C’est pour cette raison que les scientifiques ont souhaité se pencher sur l’hypothalamus, une partie du cerveau impliquée dans la régulation de l’insomnie. L’hypothalamus produit des neurotransmetteurs (des molécules de signalisation) appelés hypocrétines (ou orexines) : ces derniers étaient justement bien moins présents dans les cerveaux des souris qui avaient un sommeil dérangé.

Découvertes en 1998 comme étant des simulatrices de l’appétit, les hypocrétines favorisent également l’insomnie, et les neurones qui les génèrent sont déficients dans le cerveau des personnes atteintes de narcolepsie (maladie caractérisée par un temps de sommeil excessif et des crises de somnolence fréquentes).

L’équipe de Swirski a également découvert que d’autres souris génétiquement incapables de fabriquer de l’hypocrétine avaient également plus de cellules immunitaires dans le sang. Les chercheurs ont donc suggéré que l’hypocrétine pourrait constituer un frein important à la production de cellules immunitaires.

Puis, l’équipe a recherché dans la moelle osseuse de souris, des cellules présentant un récepteur d’hypocrétine à leur surface. Ils ont alors découvert que les cellules sensibles à l’hypocrétine étaient en réalité un sous-ensemble de globules blancs. De plus, l’hypocrétine semble limiter la production d’une protéine favorisant la croissance, qui pousse les cellules souches de la moelle osseuse à produire plus de cellules immunitaires.

« L’épuisement de l’hypocrétine freine donc la production de cellules immunitaires, qui se retrouvent ensuite dans le sang et obstruent davantage les artères », a rapporté l’équipe de recherche. « Pourquoi est-ce que le corps aurait-il ce type de signalisation cerveau-os ? Fabriquer des cellules immunitaires coûte de l’énergie, et durant les heures éveillées, un animal a besoin de cette énergie pour d’autres activités… », se demande Swirski.

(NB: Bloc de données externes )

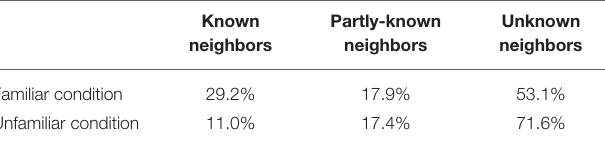
PercentagesreflecttheaverageproportionofTerminuswordswithKnown,Partly-Known, and Unknown Bridge word neighbors in the Familiar and Unfamiliar conditions. Each Terminus word’s (e.g., hajer) category was determined on a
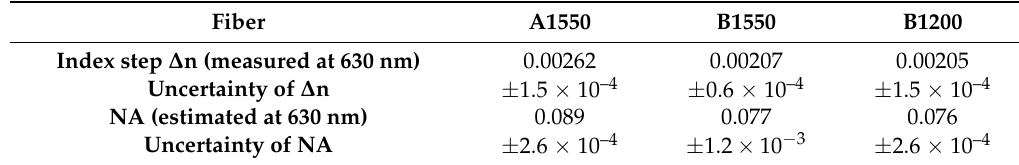
Figure 7. One-dimensional refractive index profile of A1550 fiber (cladding was set to be zero). The scanning line is indicated in Figure 6, in red. Table 2. Refractive index step between doped core and pure silica cladding.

Bien entendu, « ce n’est très certainement pas l’unique lien entre un mauvais sommeil et les maladies cardiovasculaires. Mais cela pourrait nous aider à expliquer ce risque accru observé chez les humains », explique José Ordovás, généticien à la Tufts University de Boston, dont l’équipe de recherche a récemment découvert que les personnes qui dorment trop, ou pas bien, risquent davantage de développer une athérosclérose.

Selon deux médecins de l’Université Columbia, le chercheur Alan Tall et le spécialiste du sommeil Sanja Jelic, « cette nouvelle étude suggère qu’un médicament qui bloque les récepteurs de l’hypocrétine pourrait augmenter le risque de maladies cardiovasculaires ».

Il est clair qu’à l’heure actuelle, très peu de scientifiques sont prêts à suggérer, sur le seul modèle des souris, que l’administration d’une dose d’hypocrétine constituerait un bon traitement pour l’athérosclérose chez les êtres humains. En effet, de nombreuses autres recherches devront être menées sur le sujet avant de pouvoir envisager un tel traitement.